Food Storage Swedish Pancake Mix

Growing up in our house, Swedish pancakes were a treat.  Grandma Norman or Dad would make them for breakfast on a Saturday or Sunday.  We would slather them in butter and sprinkle them with powdered sugar.  Yum!  The recipe, however, was a closely guarded family secret -- mostly because there was no recipe.  Throw eggs, flour, sugar, milk, vanilla, salt in a blender.  That was about it.  With a can of powdered eggs at my disposal, I set out to find a formula that would rival Dad's haphazard concoction.  Here it is, ladies and gentlemen (i.e. sibs).


Now I know fresh ingredients are nice, but you can't beat the convenience of a mix.  Especially a home made one.


1/2 c. powdered eggs
1 c. flour
1 T. sugar
1/3 c. powdered milk
1/2 tsp. salt
to that add 2 c. water and 2 tsp. vanilla. Blend in blender or really well by hand.

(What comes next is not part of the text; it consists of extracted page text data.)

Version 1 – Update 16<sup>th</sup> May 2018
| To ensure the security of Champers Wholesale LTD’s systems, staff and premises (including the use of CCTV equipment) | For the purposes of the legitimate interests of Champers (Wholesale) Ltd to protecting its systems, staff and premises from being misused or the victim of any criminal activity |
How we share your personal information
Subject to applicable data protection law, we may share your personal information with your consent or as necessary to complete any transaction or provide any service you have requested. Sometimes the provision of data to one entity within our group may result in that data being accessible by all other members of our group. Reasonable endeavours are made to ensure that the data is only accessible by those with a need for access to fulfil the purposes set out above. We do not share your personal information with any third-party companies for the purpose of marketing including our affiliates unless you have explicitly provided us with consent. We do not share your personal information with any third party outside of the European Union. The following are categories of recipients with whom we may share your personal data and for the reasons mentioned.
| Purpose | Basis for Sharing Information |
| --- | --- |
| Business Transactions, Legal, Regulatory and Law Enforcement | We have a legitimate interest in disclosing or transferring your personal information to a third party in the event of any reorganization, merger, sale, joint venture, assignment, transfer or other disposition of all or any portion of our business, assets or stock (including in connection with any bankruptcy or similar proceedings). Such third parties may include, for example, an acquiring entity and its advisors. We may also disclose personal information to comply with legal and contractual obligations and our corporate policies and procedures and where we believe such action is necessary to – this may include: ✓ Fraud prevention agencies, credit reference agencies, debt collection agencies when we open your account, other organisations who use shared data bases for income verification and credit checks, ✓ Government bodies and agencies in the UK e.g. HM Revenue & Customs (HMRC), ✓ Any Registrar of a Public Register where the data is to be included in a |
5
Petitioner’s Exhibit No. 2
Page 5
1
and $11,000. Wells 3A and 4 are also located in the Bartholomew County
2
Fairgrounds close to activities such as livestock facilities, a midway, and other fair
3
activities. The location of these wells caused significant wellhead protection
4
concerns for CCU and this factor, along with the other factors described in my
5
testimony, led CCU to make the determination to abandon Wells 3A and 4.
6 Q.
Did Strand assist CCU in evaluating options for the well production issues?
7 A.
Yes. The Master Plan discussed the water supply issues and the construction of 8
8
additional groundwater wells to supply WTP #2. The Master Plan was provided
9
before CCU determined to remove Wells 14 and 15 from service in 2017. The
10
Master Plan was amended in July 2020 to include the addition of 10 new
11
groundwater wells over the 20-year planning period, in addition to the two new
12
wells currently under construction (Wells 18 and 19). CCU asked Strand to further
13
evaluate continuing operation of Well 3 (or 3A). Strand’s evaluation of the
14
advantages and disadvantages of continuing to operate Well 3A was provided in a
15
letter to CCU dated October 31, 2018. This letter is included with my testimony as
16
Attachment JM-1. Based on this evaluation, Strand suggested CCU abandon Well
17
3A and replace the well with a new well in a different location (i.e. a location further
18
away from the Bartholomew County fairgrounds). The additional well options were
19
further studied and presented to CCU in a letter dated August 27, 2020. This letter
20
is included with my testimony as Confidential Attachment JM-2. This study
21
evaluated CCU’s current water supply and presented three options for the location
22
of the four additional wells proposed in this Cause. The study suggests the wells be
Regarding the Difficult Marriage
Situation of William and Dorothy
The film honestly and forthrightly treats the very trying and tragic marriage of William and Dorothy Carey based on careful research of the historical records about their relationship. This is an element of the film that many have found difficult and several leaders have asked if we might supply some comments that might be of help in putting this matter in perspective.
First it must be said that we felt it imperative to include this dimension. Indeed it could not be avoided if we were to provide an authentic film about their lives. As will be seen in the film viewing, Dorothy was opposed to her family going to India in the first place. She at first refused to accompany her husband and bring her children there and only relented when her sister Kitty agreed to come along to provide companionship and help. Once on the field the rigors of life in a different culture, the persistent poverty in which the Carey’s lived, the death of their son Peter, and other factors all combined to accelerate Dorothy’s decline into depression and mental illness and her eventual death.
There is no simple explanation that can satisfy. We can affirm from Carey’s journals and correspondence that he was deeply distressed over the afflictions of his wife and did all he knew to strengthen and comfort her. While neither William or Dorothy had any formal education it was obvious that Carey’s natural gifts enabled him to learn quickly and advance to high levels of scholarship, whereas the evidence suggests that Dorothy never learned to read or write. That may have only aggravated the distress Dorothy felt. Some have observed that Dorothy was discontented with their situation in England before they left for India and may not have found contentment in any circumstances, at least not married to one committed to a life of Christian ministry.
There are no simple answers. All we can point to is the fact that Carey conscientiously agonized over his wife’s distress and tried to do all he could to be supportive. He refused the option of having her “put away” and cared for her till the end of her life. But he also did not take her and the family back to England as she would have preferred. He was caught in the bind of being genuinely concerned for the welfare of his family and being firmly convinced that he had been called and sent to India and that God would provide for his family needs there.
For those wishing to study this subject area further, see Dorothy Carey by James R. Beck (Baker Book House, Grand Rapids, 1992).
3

You can use all or part whole wheat flour and they are just as tasty and slightly more healthy.  You can double, triple, or quadruple the recipe and keep it in the fridge.  Use 2 scant cups of the mix to 2 cups water.

We will be having these quite often, even with fresh eggs around, because my mom asked us to use up her powered eggs.  Happy breakfast!